El guardia enfureció, su gesto tranquilo se transformó en la cara de un demonio, los ojos se le salieron para afuera, la mandíbula se tensó tanto que hizo ruido, parecía que iba a estallar en una explosión de huesos y cartílagos. Pero de inmediato se tranquilizó. Traigan la bolsa, les dijo a los otros dos. Se paró y extendió sus manos fuera del campo de visión del chico, reducido a unos pocos metros.

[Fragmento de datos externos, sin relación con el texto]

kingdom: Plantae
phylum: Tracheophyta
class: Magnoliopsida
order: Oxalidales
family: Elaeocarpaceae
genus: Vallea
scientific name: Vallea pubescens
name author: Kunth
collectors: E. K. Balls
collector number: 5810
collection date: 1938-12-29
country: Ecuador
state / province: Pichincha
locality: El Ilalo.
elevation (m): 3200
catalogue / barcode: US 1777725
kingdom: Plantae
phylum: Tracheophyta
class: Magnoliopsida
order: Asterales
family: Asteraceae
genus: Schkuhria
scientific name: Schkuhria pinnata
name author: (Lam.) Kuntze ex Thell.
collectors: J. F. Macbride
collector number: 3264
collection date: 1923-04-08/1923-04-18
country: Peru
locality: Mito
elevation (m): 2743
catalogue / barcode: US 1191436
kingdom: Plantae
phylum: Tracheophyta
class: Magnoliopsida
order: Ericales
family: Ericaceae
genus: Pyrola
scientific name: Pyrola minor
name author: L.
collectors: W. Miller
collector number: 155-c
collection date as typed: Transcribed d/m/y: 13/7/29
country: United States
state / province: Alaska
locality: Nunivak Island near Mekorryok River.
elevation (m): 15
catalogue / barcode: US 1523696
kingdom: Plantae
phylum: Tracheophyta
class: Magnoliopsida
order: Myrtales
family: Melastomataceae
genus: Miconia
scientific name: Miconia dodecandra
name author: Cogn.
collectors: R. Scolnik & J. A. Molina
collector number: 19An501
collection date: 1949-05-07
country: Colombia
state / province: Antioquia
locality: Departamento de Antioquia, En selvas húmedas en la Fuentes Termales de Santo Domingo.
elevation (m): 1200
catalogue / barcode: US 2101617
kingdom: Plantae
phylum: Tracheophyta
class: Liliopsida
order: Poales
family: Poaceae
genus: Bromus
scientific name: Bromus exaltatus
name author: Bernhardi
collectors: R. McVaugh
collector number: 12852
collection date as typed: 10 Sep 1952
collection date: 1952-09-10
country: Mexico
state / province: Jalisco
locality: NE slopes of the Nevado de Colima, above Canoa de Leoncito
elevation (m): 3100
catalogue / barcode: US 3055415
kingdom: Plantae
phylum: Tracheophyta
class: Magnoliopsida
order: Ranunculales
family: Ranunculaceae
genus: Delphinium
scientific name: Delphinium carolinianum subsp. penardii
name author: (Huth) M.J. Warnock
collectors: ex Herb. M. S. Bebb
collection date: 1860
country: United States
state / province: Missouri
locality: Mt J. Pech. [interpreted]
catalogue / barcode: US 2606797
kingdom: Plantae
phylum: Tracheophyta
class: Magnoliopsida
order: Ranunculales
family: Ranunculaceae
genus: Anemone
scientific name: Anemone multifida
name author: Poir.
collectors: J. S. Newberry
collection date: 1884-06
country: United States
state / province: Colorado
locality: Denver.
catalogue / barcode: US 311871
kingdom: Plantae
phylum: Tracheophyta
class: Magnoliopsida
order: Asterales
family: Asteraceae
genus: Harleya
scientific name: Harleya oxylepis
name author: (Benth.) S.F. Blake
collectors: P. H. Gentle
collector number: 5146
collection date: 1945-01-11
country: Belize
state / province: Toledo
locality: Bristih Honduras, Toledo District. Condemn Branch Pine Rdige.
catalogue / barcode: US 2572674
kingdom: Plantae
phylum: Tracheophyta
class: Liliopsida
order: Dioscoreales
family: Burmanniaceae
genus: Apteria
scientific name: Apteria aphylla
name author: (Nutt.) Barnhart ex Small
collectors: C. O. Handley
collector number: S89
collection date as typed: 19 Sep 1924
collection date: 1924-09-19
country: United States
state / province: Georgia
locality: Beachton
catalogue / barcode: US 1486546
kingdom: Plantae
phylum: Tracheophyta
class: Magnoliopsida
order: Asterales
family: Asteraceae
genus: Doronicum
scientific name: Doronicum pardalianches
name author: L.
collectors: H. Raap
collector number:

Tenía la vista nublada, mucha sed, tenía gusto a metal en la boca y frío, muchísimo frío y la transpiración helada le recorría todo el cuerpo, le caía por la frente hasta los ojos y lubricaba la cuenca quemada que le ardía y lo hacía llorar. Qué pedazo de maricón, dijo uno, pero no supo cuál. El guardia se volvió a agachar con la bolsa de plástico entre las manos y le dijo: a esto le decimos ‘submarino seco’.
Le envolvió la cabeza en la bolsa. Se esforzó por respirar ahí adentro, pero cada bocanada achicaba más la cárcel diminuta, se le pegaba a la cara, se le metía adentro de la nariz y de la boca. Cuando estaba a punto de desmayarse una mano tironeó el plástico blanco y pudo sentir el aire ingresar con violencia, lastimando su pecho, sus pulmones. Repitieron la operación entre risas. En la oscuridad del lugar de torturas pudo ver, incluso a través del nylon semitransparente, cómo la sala se llenaba de sombras, siluetas negras que murmuraban. Algunas le decían que iba a estar todo bien y notó que otras, aunque hablaban en un idioma que no entendía, se peleaban entre ellas, discutían todas sobre lo mismo: quién se iba a quedar con su cuerpo.
Cuando lo liberaron de la tortura una vez más, el guardia volvió a cuestionar:
Decime la verdad. Vos sos el Lobo. El chico asintió con la cabeza. Y te acostaste con la mujer de Vides. Volvió a asentir. Y sos un maricón. Y lloró.
Las risas de la patota retumbaron en las paredes. Parecían más de tres. En sus bocas abiertas brillaban los colmillos caninos y sus ojos rojos giraban en círculos. Cuando terminaron de reír, las sombras se abalanzaron sobre el chico.